Efigenia Vásquez, a radio and video journalist from the Kokonuko community – which is allied to the Nasa – was shot in Puracé on 8 October as she recorded an attempted occupation of Aguas Tibias, a farm and hot-spring resort inside the indigenous reserve, owned by a former general. The Kokonuko activists were driven back by riot police. There was an exchange of teargas, stones and, from somewhere, a gun. Vásquez was hit twice and died later in hospital. Her colleagues at the Renacer Kokonuko radio station say she was aware of the dangers, but was determined to cover a conflict that was the central concern of her community. “She used to say ‘the family grows, but the land doesn’t. We must take back the land of our ancestors’,” recalled Marcela Abirama, who was with Vásquez in hospital when she died. “Eight days earlier, she told me we must cover the Mother Earth campaign even if we might get killed.”
Who fired the gun is disputed. The Kokonuko blame the police, who they say wanted to silence the community and scare them away from the land.
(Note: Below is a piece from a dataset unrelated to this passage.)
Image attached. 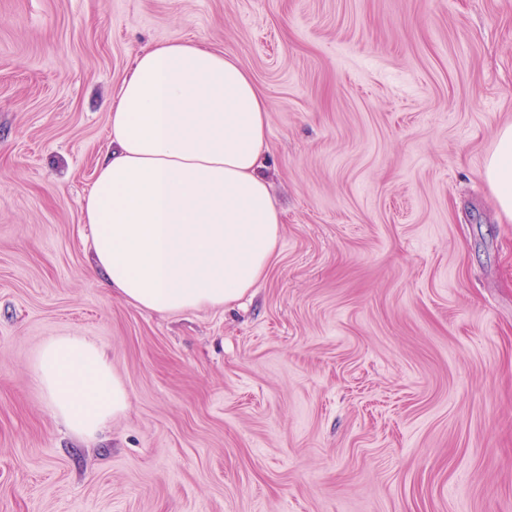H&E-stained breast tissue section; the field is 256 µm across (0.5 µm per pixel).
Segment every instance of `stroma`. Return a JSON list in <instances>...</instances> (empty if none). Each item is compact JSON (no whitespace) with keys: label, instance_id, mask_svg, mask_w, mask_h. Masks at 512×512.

During the funeral procession, the mourners express defiance as well as sadness. “Adelante compañero (forward, comrade),” they sing, then stop outside the police station to taunt the officers inside: “You kill our women, we continue our struggle. You kill our journalists, we continue our struggle. Until when? Until forever!”
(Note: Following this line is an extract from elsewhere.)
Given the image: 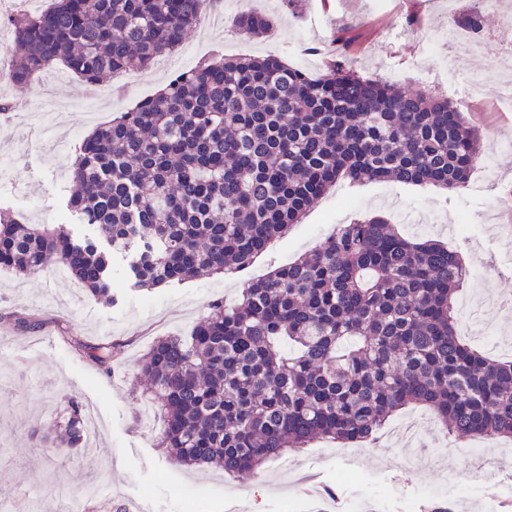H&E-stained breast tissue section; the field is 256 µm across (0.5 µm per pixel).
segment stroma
<instances>
[{"mask_svg": "<svg viewBox=\"0 0 512 512\" xmlns=\"http://www.w3.org/2000/svg\"><path fill=\"white\" fill-rule=\"evenodd\" d=\"M273 15L266 34L238 32L242 6ZM223 22L212 10L198 18L178 60L160 58L152 69L133 68L114 77L125 95L104 104L83 95L82 80L53 84L55 108L29 113L0 112V142L9 164L0 176V207L29 224L62 222L88 234L92 228L67 208L74 191L69 166L82 139L134 101L164 88L171 77L216 53L275 55L311 76L322 75L336 56L332 34L341 24L361 35L351 62L359 73L412 88L426 84L477 116L493 103L504 124L481 122L482 156L472 181L481 191L448 193L434 187L366 180L339 182L320 197L301 223L234 279L219 275L137 290L122 276L128 259L118 253L113 267L121 282L113 302L92 298L74 279L57 277L55 263L21 277L0 268V503L9 512H38L34 491L49 484L69 493L82 508L102 503L106 512H326L324 490H332L342 512H512V481L498 462L512 454V440L484 442L470 453V440L447 436L436 415L411 406L379 431L377 451L359 444L318 439L263 465L258 479L242 482L209 466H182L161 448L160 429L141 425L147 383L137 361L157 338L187 335L213 303L231 302L247 281L313 250L335 225L360 215H380L403 236L434 239L456 251L480 272L456 294L455 308L479 301V321L458 324L459 336L496 358L512 356V106L495 86L469 90L468 74L497 66L492 39L494 11L483 13L477 36L482 49L449 60L446 44H433L452 19L448 0H303L285 9L281 0H222ZM121 343L111 371L74 349L75 342ZM97 414L94 445L58 448L68 397ZM482 459L485 472L473 480L468 465ZM313 495H304V488Z\"/></svg>", "mask_w": 512, "mask_h": 512, "instance_id": "35a3bbf8", "label": "stroma"}]
</instances>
The authorities have a different version of events. A police officer said Vásquez was probably the accidental victim of a homemade gun used by Kokonuko renegades to fire clusters of ball bearings. He showed a video clip on his phone of what he said was indigenous protesters using such a weapon on the day Vásquez died.
There are multiple images of them using what looks like a crude rifle, but the friendly-fire theory does not account for the fact that two other members of the community were shot and wounded on the same day at different places and different times. The father of one of them – Wilmar Yace – said a bullet entered one of his son’s cheeks and exited the other – a wound that is more likely to be caused by a high-calibre rifle than a makeshift ball-bearing gun.
The journalist’s death has resonated internationally. The director general of Unesco, Irina Bokova, denounced the killing and called for an inquiry. Vásquez’s parents hope her death can raise awareness of the indigenous cause.
“She became a journalist so she could be a voice for the voiceless,” said her mother, Hilda María Astudillo. “She was always campaigning for her family and her children so they could live in peace when they grow up.”
But the peace Vásquez hoped for remains more elusive than ever. After the burial, the Kokonuko crafted shields from plastic barrels sawn in half. Others collected bottles and fuel for petrol bombs. The following morning, the battle for Aguas Tibias recommenced. Several hundred Kokonuko men descended on the beautiful site from all sides of the valley. They were met with volleys of teargas from about 80 riot police camped at the farm who had been fighting off encroachments for four days.
The activists charged forward carrying a large wooden door as a shield against rubber bullets, so they could get close enough to throw firebombs at the police. Behind them, young and old used slingshots and a makeshift catapult to hurl stones, which were collected in satchels from the road and stacked by the Kokonuko women. The police also threw stones and bolts as their arsenal ran low.
On this occasion there were no guns, no deaths, no serious injuries, but the campaign to liberate Mother Earth shows just how violent Colombia’s peace has become.
“After 50 years of war, we still have this,” said a local government official, who was turned away as she attempted to take supplies to the besieged police officers. She departed with a warning. “If we are not allowed through, the army will get involved. They will be coming soon.”